My first attempt was the iso8601
crate, a project using nom
to parse ISO 8601 timestamps.
Perfect!
error[E0432]: unresolved import `libc::c_void`
--> <registry>/src/github.com-1ecc6299db9ec823/memchr-1.0.2/src/lib.rs:19:5
|
19 | use libc::c_void;
| ^^^^^^^^^^^^ no `c_void` in the root
error[E0432]: unresolved import `libc::c_int`
--> <registry>/src/github.com-1ecc6299db9ec823/memchr-1.0.2/src/lib.rs:21:12
|
/// ...
error: build failed
On no…
Ok, it’s time to pull out cargo-tree
.
$ cargo tree
# ...
├── iso8601 v0.2.0
│ [dependencies]
│ └── nom v3.2.1
│ [dependencies]
│ └── memchr v1.0.2
│ [dependencies]
│ └── libc v0.2.36
# ...
So nom
depends on memchr
, an interface to the memchr
libc function.
That makes sense. nom
wants to scan for characters as quickly as possible.

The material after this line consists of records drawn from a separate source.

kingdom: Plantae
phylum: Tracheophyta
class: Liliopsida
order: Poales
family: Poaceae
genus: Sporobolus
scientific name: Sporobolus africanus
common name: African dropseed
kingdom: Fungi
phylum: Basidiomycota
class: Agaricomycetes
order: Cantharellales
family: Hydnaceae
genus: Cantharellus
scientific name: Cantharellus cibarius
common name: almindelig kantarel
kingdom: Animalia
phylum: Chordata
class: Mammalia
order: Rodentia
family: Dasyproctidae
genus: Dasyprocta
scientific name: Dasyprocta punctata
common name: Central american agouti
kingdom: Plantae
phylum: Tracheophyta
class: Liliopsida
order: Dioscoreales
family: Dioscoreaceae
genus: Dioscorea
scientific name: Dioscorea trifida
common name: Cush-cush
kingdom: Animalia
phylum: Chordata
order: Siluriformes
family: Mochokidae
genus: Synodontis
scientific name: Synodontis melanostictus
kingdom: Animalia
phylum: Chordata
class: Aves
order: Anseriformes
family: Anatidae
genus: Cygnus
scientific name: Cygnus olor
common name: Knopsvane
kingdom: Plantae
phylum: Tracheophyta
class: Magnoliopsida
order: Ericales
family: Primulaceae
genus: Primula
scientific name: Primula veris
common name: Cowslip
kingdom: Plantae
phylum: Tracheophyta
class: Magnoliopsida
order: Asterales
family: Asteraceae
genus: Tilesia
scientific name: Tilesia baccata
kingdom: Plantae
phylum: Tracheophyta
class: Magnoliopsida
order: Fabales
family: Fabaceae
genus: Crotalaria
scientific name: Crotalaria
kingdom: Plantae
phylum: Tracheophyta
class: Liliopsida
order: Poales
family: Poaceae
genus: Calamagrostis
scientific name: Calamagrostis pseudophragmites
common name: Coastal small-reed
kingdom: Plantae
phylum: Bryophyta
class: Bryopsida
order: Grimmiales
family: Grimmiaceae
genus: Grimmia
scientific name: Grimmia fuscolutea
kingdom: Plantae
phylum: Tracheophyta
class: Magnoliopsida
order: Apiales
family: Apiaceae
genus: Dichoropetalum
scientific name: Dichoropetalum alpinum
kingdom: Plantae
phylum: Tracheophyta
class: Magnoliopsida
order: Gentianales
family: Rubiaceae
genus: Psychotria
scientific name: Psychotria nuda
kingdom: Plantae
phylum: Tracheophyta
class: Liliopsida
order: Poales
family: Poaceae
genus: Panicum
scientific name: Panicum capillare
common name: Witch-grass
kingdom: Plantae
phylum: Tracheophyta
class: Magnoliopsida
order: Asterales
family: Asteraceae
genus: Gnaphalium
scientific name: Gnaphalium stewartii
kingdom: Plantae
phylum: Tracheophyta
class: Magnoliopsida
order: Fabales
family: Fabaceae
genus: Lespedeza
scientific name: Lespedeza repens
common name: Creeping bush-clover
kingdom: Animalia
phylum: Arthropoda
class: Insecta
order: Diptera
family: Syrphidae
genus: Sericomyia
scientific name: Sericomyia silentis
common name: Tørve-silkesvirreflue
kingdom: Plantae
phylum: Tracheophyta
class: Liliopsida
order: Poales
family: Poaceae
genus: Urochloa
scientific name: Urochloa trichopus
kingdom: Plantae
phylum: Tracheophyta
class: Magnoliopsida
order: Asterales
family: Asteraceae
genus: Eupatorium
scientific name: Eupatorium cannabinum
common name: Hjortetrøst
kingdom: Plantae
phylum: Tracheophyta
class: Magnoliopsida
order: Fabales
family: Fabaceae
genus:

Unfortunately that makes nom
and everything depending on it unusable in wasm
right now.
The easiest route ended up being to write my own function here.
Make things better
In the following sections I try to summarize how we can improve the experience for future porters.
Make platform detection a first class feature of Rust
If you look over the error messages encountered above, you can see that they have one thing in common: The are all unique.
This is unfortunate, since they all relate to the same problem: there is a component X
that is hidden behind a platform gate.
When that component is no longer provided, the project fails to compile.
Wouldn’t it be better if the compiler error looked like this:
error[EXXXX]: section unavailable for platform (target_arch = "wasm32", target_os = "unknown"):
--> <registry>/src/github.com-1ecc6299db9ec823/rustc-serialize-X.X.X/src/serialize.rs:148:1
|
148 | #[platform(target_arch, target_os)] {
| ^^^^^^^^^^^^^^^^^^^^^^ - platform defined here
| impl Decodable for path::PathBuf {
| #[cfg(target_os = "redox")]
| fn decode<D: Decoder>(d: &mut D) -> Result<path::PathBuf, D::Error> { .. }
|
| #[cfg(target_os = "unix")]
| fn decode<D: Decoder>(d: &mut D) -> Result<path::PathBuf, D::Error> { .. }
|
| #[cfg(target_os = "windows")]
| fn decode<D: Decoder>(d: &mut D) -> Result<path::PathBuf, D::Error> { .. }
| }
| }
}
It works by detecting when your platform has a configuration which does not match any existing gates, providing you with contextual information of why it failed. This means that the matching would either have to be exhaustive (e.g. provide a default fallback), or fail where the matching actually occurs.
This is much better than the arbitrary number of compiler errors caused by missing elements.
Transitive feature flags
This is the first exercise I’ve had in explicitly disabling default features. Sometimes it can be hard. Dependency topologies are complex, and mostly out of your hand.
This suggestion is heavily influenced by use
flags in Gentoo, and would be a controversial change.
The gist here is that I can enable a feature for a crate and all it’s dependencies. Not just directly on that crate. This way it doesn’t matter that a middle layer forgot to forward a feature flag, you can still disable it without too much hassle.
Different crates might use the same feature flag for different things. But it begs the question: are we more interested in patching all crates to forward feature flags correctly, than we are patching crates which use the wrong flags?
Conclusion
This was a lot of work. But much less than I initially expected.
The wasm
ecosystem in Rust is really on fire right now, and things are improving rapidly!
I’m actually really excited over how well it works. Apart from a small number of expected, and even smaller number of unexpected dependencies. Things just work.
In summary:
- Avoid native dependencies.
- When something breaks, it’s probably because of a gate.
- Abstract the filesystem.
- Avoid using
Path
/PathBuf
and APIs which have platform-specific behaviors. Considerrelative-path
as an alternative.
So to leave you, feel free to try out reproto
in your browser using the new eval
app:
UPDATE #1:
Here is the relevant PR in chrono
to make time
an optional dependency.
Please make your voice heard if this is something you want!
For nom
, memchr support for wasm
was merged in December, unfortunately that leaves existing libraries behind until they are upgraded.